Néanmoins, si le Grenelle était l'aboutissement d'un processus de consultations, la conférence environnementale doit être un point de départ. Le 18 juillet, je présenterai une communication en Conseil des ministres afin d'en exposer l'architecture que j'évoquerai dès demain devant le Comité national du développement durable et du Grenelle de l'environnement. Nous envisageons, après une première phase de concertation avec plusieurs organisations, que la conférence environnementale aborde deux priorités majeures : l'énergie et la biodiversité. Nous la concevons également comme une « conférence sur la méthode » qui devra s'appliquer au débat national sur la transition énergétique, dont j'espère qu'il sera largement décentralisé. Ce dernier débouchera sur un projet de loi de programmation qui devrait être présenté devant le Parlement au premier semestre de 2013.
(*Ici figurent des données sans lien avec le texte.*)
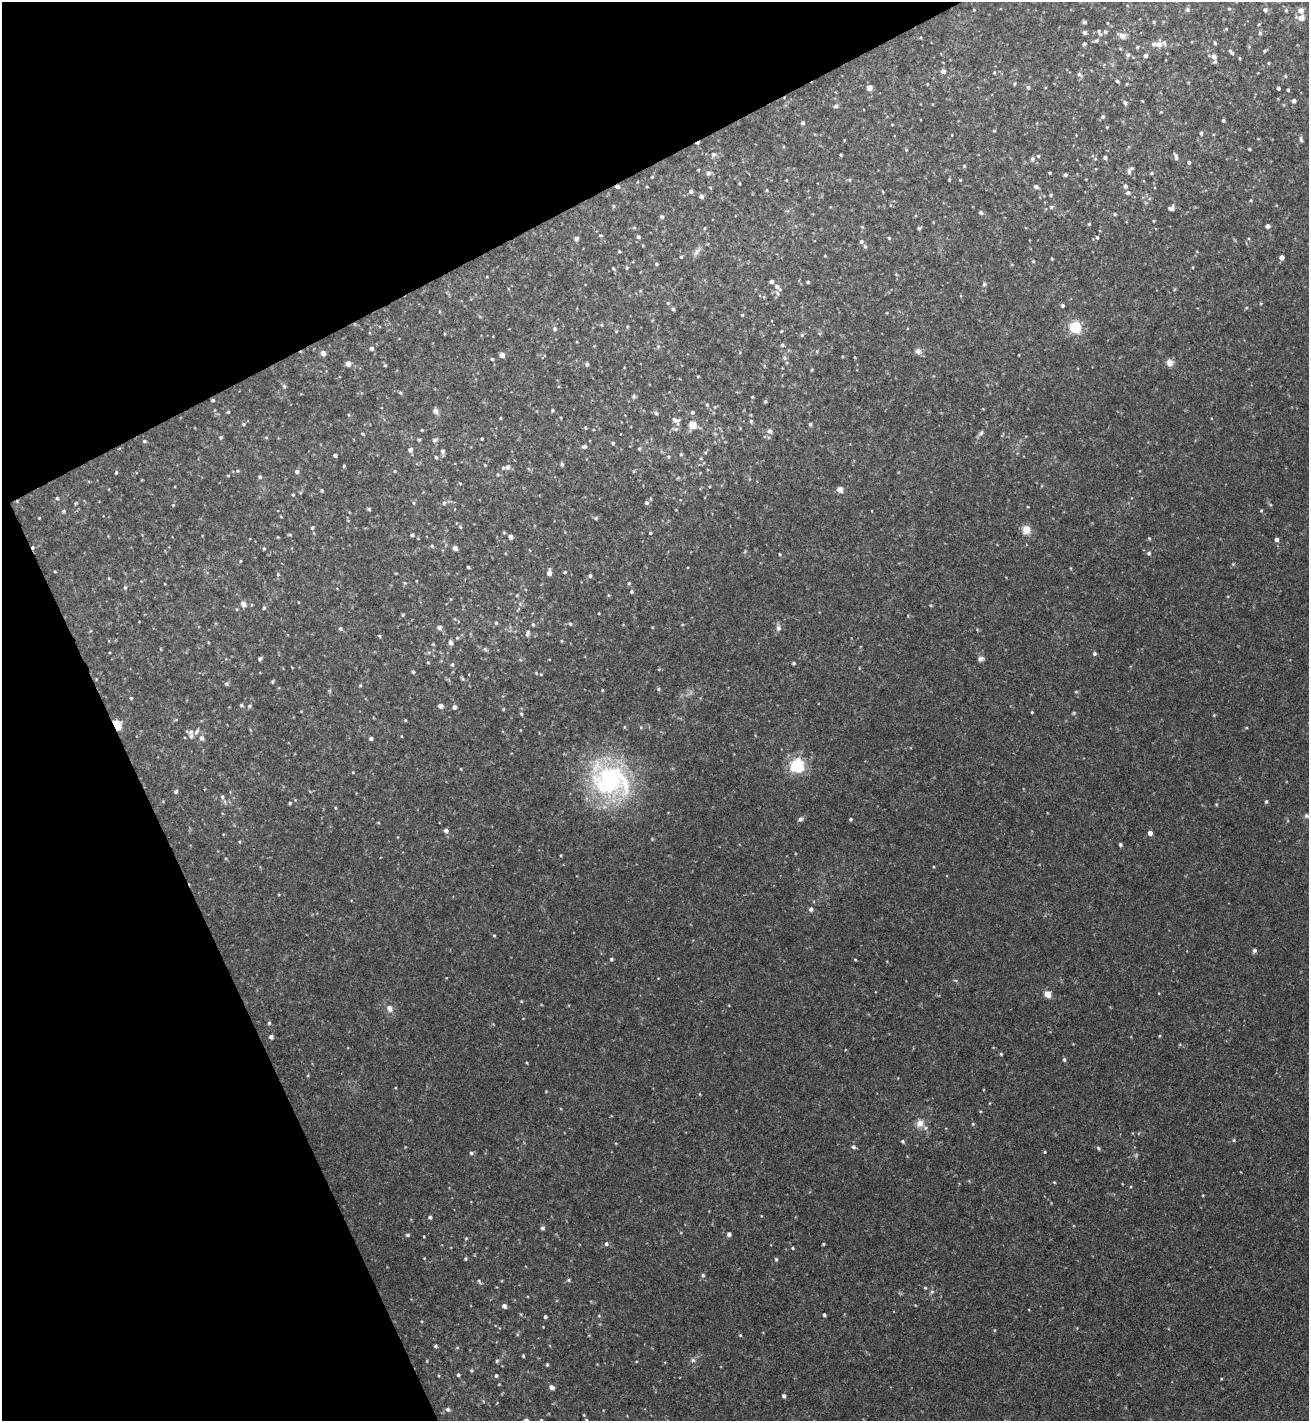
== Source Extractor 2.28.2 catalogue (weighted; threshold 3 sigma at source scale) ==
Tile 5 of 4 x 4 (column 1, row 2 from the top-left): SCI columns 155-1461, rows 2843-4261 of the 5671 x 5681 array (HDU 1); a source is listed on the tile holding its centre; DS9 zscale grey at full resolution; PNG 1311 x 1423 px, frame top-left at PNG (2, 2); no overlay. Shown black and unused: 24% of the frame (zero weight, under 3 of 4 exposures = <1% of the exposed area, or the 3 px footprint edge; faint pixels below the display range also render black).
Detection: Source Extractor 2.28.2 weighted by HDU 2 'WHT'; one run over the whole footprint, this tile lists its part. Background 0.0189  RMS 0.005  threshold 0.0226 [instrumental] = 3 sigma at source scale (4.5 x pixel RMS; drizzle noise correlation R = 1.50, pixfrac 1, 0.05/0.05 arcsec/px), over >= 5 px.
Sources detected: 339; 1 cosmic-ray / hot-pixel residue — not listed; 6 inside a brighter listed object's ellipse — not listed separately; the other 332 listed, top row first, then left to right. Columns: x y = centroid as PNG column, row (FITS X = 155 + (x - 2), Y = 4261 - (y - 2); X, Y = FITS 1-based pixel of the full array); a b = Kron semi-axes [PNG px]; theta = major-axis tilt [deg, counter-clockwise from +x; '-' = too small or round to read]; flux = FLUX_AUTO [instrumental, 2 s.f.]
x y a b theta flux
1187 9 5 5 - 1.2
1229 9 4 4 - 0.58
1265 10 5 5 - 1.6
1286 10 5 4 - 0.57
1301 10 5 5 - 3.6
1301 18 6 5 - 3.5
1084 22 4 3 - 0.92
1154 22 4 4 - 0.53
1259 24 4 3 - 0.46
1226 29 5 3 - 0.41
1099 32 10 4 -65 1.2
1105 32 6 4 -69 0.77
1085 33 4 4 - 1.2
1260 33 5 4 - 0.7
1122 36 7 6 - 3.2
1096 40 5 5 - 0.88
1215 43 4 3 - 0.66
1084 44 4 4 - 0.91
1159 44 6 6 - 3.2
1137 47 4 4 - 0.61
1264 51 4 4 - 0.64
1232 53 4 4 - 0.62
1128 55 6 6 - 1.3
1145 55 4 4 - 1.5
1214 56 7 6 - 3.1
1268 63 4 3 - 0.42
943 71 5 4 - 2.1
1079 74 6 5 - 1.2
1285 76 4 4 - 0.56
1117 81 6 4 -21 0.74
927 84 3 2 - 0.36
1014 84 5 3 - 0.46
1127 84 5 3 - 0.44
1028 87 5 4 - 0.92
869 88 4 4 - 3.9
1278 88 3 3 - 1.1
1288 90 3 3 - 0.74
1294 101 4 4 - 1.6
1125 102 6 5 - 1.1
836 106 6 5 - 1
1103 116 6 6 - 0.89
1223 120 3 3 - 0.85
803 123 4 4 - 0.96
1107 127 3 3 - 0.38
994 131 5 3 - 0.45
1201 133 4 3 - 0.91
1301 139 8 4 -79 1
1249 149 3 3 - 0.59
906 150 5 3 - 0.42
713 154 6 5 - 1.5
841 155 3 2 - 0.58
1038 156 4 4 - 0.58
1176 157 8 4 -82 1.3
1105 158 4 4 - 1.1
1032 159 5 5 - 1.2
1189 162 4 4 - 0.9
964 166 4 4 - 0.54
698 170 4 3 - 0.42
1130 170 11 5 52 1.3
708 173 6 5 - 1.5
1050 173 4 3 - 0.45
1152 173 4 4 - 0.6
1065 175 4 3 - 0.9
652 177 4 3 - 0.45
949 180 4 3 - 0.43
1125 186 5 5 - 1.1
617 187 4 4 - 1.6
1036 187 5 4 - 1.8
767 190 5 3 - 0.43
691 191 5 4 - 1.3
1128 193 5 5 - 1
1050 195 5 3 - 0.57
701 196 5 5 - 1.7
613 206 5 3 - 0.54
1051 207 5 5 - 0.96
1171 208 6 5 - 1.9
981 213 5 4 - 0.93
1115 214 4 3 - 0.6
662 217 5 5 - 1.1
1154 221 4 3 - 0.42
1089 224 4 4 - 0.49
1267 226 4 4 - 1.9
862 227 4 4 - 0.45
634 228 5 3 - 0.53
705 228 5 3 - 0.41
919 228 4 4 - 0.78
600 235 5 3 - 0.53
638 237 5 5 - 1
576 238 5 4 - 1.5
889 238 4 4 - 0.56
1097 238 4 4 - 0.57
861 241 5 5 - 0.94
865 246 5 4 - 0.81
619 251 4 3 - 0.47
696 252 13 5 58 1.9
681 257 4 3 - 0.54
1281 257 4 4 - 2.1
1033 261 4 3 - 0.52
656 264 4 4 - 0.6
1193 267 4 3 - 0.37
613 268 5 4 - 0.52
627 268 6 4 -90 0.67
808 282 3 3 - 0.82
984 284 5 5 - 0.9
777 287 10 5 -46 1.7
668 303 5 4 - 0.62
1062 305 4 4 - 0.94
673 309 4 4 - 0.8
742 315 4 4 - 0.48
1075 327 6 5 - 52
555 329 5 5 - 1.2
802 335 5 5 - 0.7
782 345 5 4 - 0.87
658 346 5 5 - 0.72
371 348 5 5 - 1.4
817 351 5 3 - 0.51
918 351 8 8 - 1.9
323 353 4 4 - 3.3
502 355 4 4 - 3.3
785 358 6 4 -89 0.86
492 359 4 3 - 0.55
1169 363 8 7 - 2.9
348 364 4 4 - 4.4
587 364 4 4 - 1.2
385 365 4 4 - 0.54
811 370 4 3 - 0.51
698 376 4 3 - 0.4
284 386 6 5 - 0.76
400 393 5 3 - 0.61
634 397 6 5 - 0.84
752 397 4 3 - 0.41
213 400 3 3 - 0.78
765 401 5 4 - 0.71
707 405 4 4 - 0.54
552 410 4 3 - 0.61
435 411 7 6 - 1.7
228 412 4 3 - 0.47
692 412 5 4 - 0.94
656 413 5 4 - 0.75
500 418 4 3 - 0.4
675 420 11 6 -14 1.8
751 421 4 4 - 0.69
243 424 4 4 - 0.59
810 424 5 4 - 0.77
693 425 5 5 - 12
422 430 3 3 - 0.45
770 431 6 6 - 1.8
362 433 5 3 - 0.44
981 433 8 5 55 1.2
221 437 5 3 - 0.59
482 439 3 2 - 0.51
419 440 5 3 - 0.53
434 440 6 5 - 1.1
144 441 4 4 - 0.72
613 443 4 4 - 0.73
584 446 6 5 - 1.3
410 449 5 4 - 2.1
639 449 4 4 - 0.63
442 451 6 5 - 1.5
681 454 4 4 - 0.55
335 455 4 3 - 1.2
436 457 4 4 - 0.73
669 457 5 4 - 0.61
701 458 5 3 - 0.48
562 464 5 4 - 0.83
485 465 4 4 - 0.41
344 466 4 3 - 0.59
508 467 7 6 - 2.3
237 471 4 3 - 0.54
395 471 5 3 - 0.41
297 472 5 5 - 1.4
116 473 4 3 - 0.53
228 476 4 3 - 0.42
260 477 5 4 - 0.97
460 483 5 3 - 0.43
840 489 4 4 - 6
322 490 4 4 - 0.69
293 495 4 3 - 0.5
57 498 4 4 - 0.66
414 503 5 3 - 0.56
444 503 5 5 - 0.93
646 503 5 5 - 1.2
173 505 3 3 - 0.39
369 509 4 4 - 0.77
1261 510 4 3 - 0.43
63 511 5 5 - 0.89
39 518 3 2 - 0.38
596 518 5 4 - 0.7
312 527 5 4 - 0.69
460 527 5 3 - 0.59
1026 529 10 9 - 4.6
504 532 4 4 - 0.56
650 533 4 3 - 0.45
290 535 5 3 - 0.52
412 535 4 3 - 0.78
510 537 4 4 - 2.3
1149 538 5 3 - 0.51
1276 539 4 4 - 1.7
432 546 6 3 -45 0.65
33 547 5 3 - 0.85
455 548 4 4 - 3.1
264 549 4 3 - 0.7
1149 553 6 5 - 0.8
780 554 3 3 - 0.47
240 561 4 3 - 0.43
468 567 3 3 - 0.83
565 572 4 4 - 0.54
549 573 6 4 86 3
278 574 5 4 - 0.64
590 576 5 4 - 0.79
629 583 5 4 - 0.59
125 587 5 4 - 0.74
632 591 4 4 - 0.72
517 595 5 3 - 0.4
609 595 5 3 - 0.51
243 604 7 6 - 2.4
264 608 5 4 - 0.78
599 613 4 2 - 0.34
403 615 4 3 - 0.58
496 623 5 4 - 0.6
533 624 5 4 - 0.69
570 624 5 4 - 0.66
439 627 5 4 - 2.3
340 628 5 4 - 0.76
778 628 8 7 - 1.8
528 633 8 5 71 1.4
380 636 5 3 - 0.53
451 642 5 4 - 2
485 649 6 4 -45 0.75
429 652 6 4 18 0.7
1094 653 4 4 - 1.2
260 658 5 4 - 0.95
981 659 7 6 - 1.5
794 663 4 3 - 0.64
452 664 5 4 - 0.71
413 672 4 4 - 0.82
536 673 4 4 - 0.42
541 674 5 3 - 0.44
463 679 6 4 -71 0.64
272 682 4 3 - 0.64
226 684 5 5 - 0.84
360 685 4 4 - 0.51
658 689 6 4 89 0.62
602 690 4 3 - 0.41
1076 692 5 3 - 0.51
131 698 4 4 - 0.55
241 705 5 4 - 0.86
249 706 5 5 - 0.79
441 706 4 4 - 3.3
454 707 5 4 - 1.6
504 709 5 3 - 0.43
1032 712 3 3 - 0.47
1074 713 4 4 - 0.57
521 714 4 3 - 0.62
1214 715 4 4 - 0.43
405 720 4 3 - 0.46
117 725 5 4 - 28
1246 728 4 3 - 0.43
191 732 13 8 0 2.6
201 738 6 5 - 1.8
371 738 4 4 - 1
797 766 6 6 - 120
353 772 3 3 - 0.36
610 780 56 39 -23 76
176 792 4 4 - 0.99
222 797 5 5 - 0.82
1266 801 5 4 - 0.8
290 803 4 3 - 0.67
1216 804 5 3 - 0.46
335 808 4 3 - 0.52
1307 816 8 5 -23 1.2
800 819 6 6 - 1.2
850 819 4 3 - 0.72
446 831 4 4 - 1.9
1150 833 4 4 - 2.5
1120 844 4 4 - 1
811 909 5 4 - 1.5
494 936 4 3 - 0.51
1254 950 5 4 - 1.3
611 959 4 4 - 0.8
855 959 4 3 - 0.44
1048 994 5 4 - 7.5
389 1008 9 7 -76 2.5
269 1023 4 4 - 0.67
271 1037 4 4 - 1.6
1001 1054 4 4 - 0.56
1064 1059 5 4 - 0.8
527 1063 4 2 - 0.42
546 1091 3 3 - 0.35
920 1123 11 9 63 4
973 1124 4 4 - 0.53
1234 1140 5 3 - 0.48
902 1141 5 5 - 0.78
853 1147 5 5 - 1.2
1098 1148 5 4 - 0.79
1045 1152 4 3 - 0.46
471 1153 5 4 - 0.86
1054 1182 4 3 - 0.41
430 1217 4 4 - 1
542 1228 5 4 - 1.2
729 1234 4 4 - 1.6
408 1235 5 4 - 0.82
466 1238 4 4 - 0.5
606 1244 5 5 - 1.1
823 1244 4 3 - 0.51
793 1248 3 3 - 0.59
465 1259 5 3 - 0.6
776 1259 4 4 - 0.69
703 1275 5 5 - 0.8
569 1280 6 4 -90 0.64
479 1281 5 3 - 0.62
925 1288 4 3 - 0.52
932 1292 6 5 - 0.92
504 1306 5 4 - 2.1
824 1315 3 3 - 1
545 1317 4 3 - 0.91
994 1330 5 3 - 0.43
740 1335 4 3 - 0.49
435 1346 4 3 - 0.68
523 1356 4 3 - 0.52
693 1360 6 5 - 1
497 1361 5 4 - 0.75
547 1364 4 3 - 0.59
471 1370 4 4 - 0.59
458 1375 4 4 - 0.77
496 1375 4 4 - 0.79
552 1387 5 4 - 2.5
784 1396 4 4 - 1.4
448 1409 6 5 - 1.3
584 1415 4 3 - 0.42
541 1420 4 3 - 0.45
586 1420 4 4 - 0.63
Overlapping masked pixels (flux is a lower limit): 3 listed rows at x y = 617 187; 33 547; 117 725
Isophote crosses this tile's border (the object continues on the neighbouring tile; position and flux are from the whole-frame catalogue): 3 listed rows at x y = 1307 816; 541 1420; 586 1420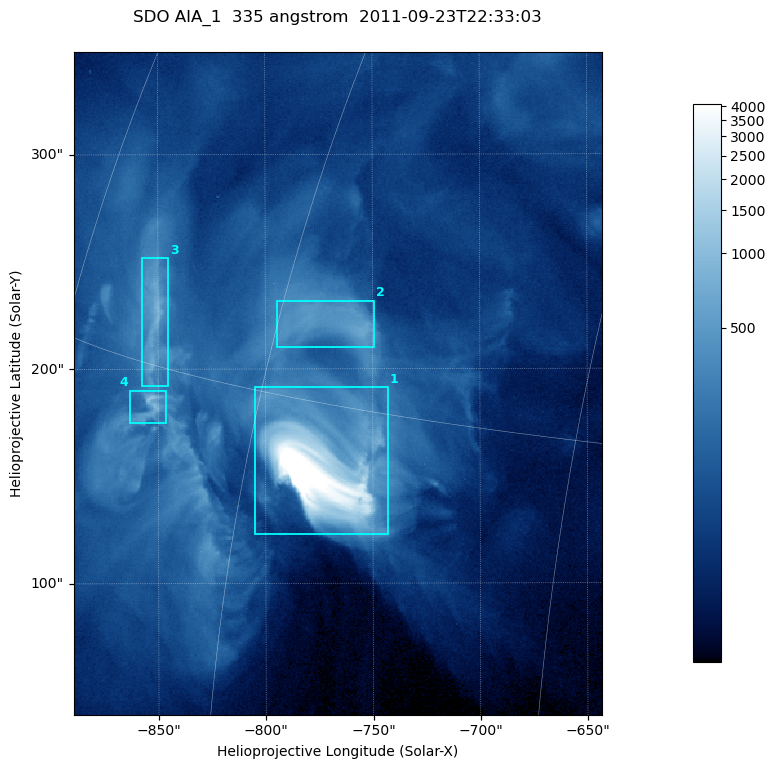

S'agissant de la biodiversité, nous avons besoin d'une véritable prise de conscience citoyenne. Il conviendra, en outre, de réaliser un bilan des engagements du Grenelle dans ce domaine. Le Président de la République souhaite que ce processus de concertation aboutisse à l'élaboration d'une loi-cadre sur la biodiversité afin d'appréhender de façon transversale l'ensemble des questions qui se posent. Je gage qu'une telle ambition de reconquête de la biodiversité accroîtra le rayonnement de notre pays.

La conférence environnementale devrait avoir lieu durant la première quinzaine du mois de septembre. Le Président de la République l'introduira et le Premier ministre la conclura, comme ce fut le cas pour la conférence sociale. Y participeront l'ensemble des ministres intéressés : la ministre du logement – pour les problèmes d'isolation thermique des logements ou les règles d'urbanisme –, le ministre du redressement productif, la ministre de la recherche, etc. Il s'agit de mobiliser l'ensemble du Gouvernement autour d'une feuille de route environnementale.

La conférence environnementale devra également intégrer trois enjeux majeurs : la fiscalité écologique – nous devons rattraper notre retard et engager toutes les réflexions et toutes les études d'impact quant à ses conséquences sociales et économiques, ce qui n'empêche pas que des mesures soient prises dès le projet de loi de finances pour 2013 ; le lien entre la santé publique et l'environnement – utilisation de certaines substances chimiques, perturbateurs endocriniens, loi sur le bisphénol, qualité de l'eau ; enfin, la gouvernance environnementale –. Si une étape a été franchie avec le Grenelle de l'environnement, il importe d'approfondir les discussions sur la représentativité et de s'inscrire dans une réflexion plus large liée à la nouvelle étape de la décentralisation : quelle démocratie écologique voulons-nous sur un plan local et national ?

Je rappelle, de plus, que la conférence environnementale aura lieu chaque année : nous aurons ainsi l'occasion de faire le point sur la feuille de route écologique du Gouvernement, sur son application, sur le respect de l'agenda et sur la mobilisation de tous les ministres concernés.

Enfin, je précise que je resterai à la disposition du Parlement et que je répondrai à toutes vos demandes d'audition. Je tiens également à répondre dans les délais aux questions, notamment écrites, de chacun d'entre vous, à produire les études d'impact qui seront sollicitées afin d'éclairer le débat législatif et à remettre au Parlement les études et les rapports exigés par la loi. À ce propos, je tiendrai à votre disposition la liste de ceux qui étaient prévus par le Grenelle de l'environnement et qui ne vous ont pas encore été remis.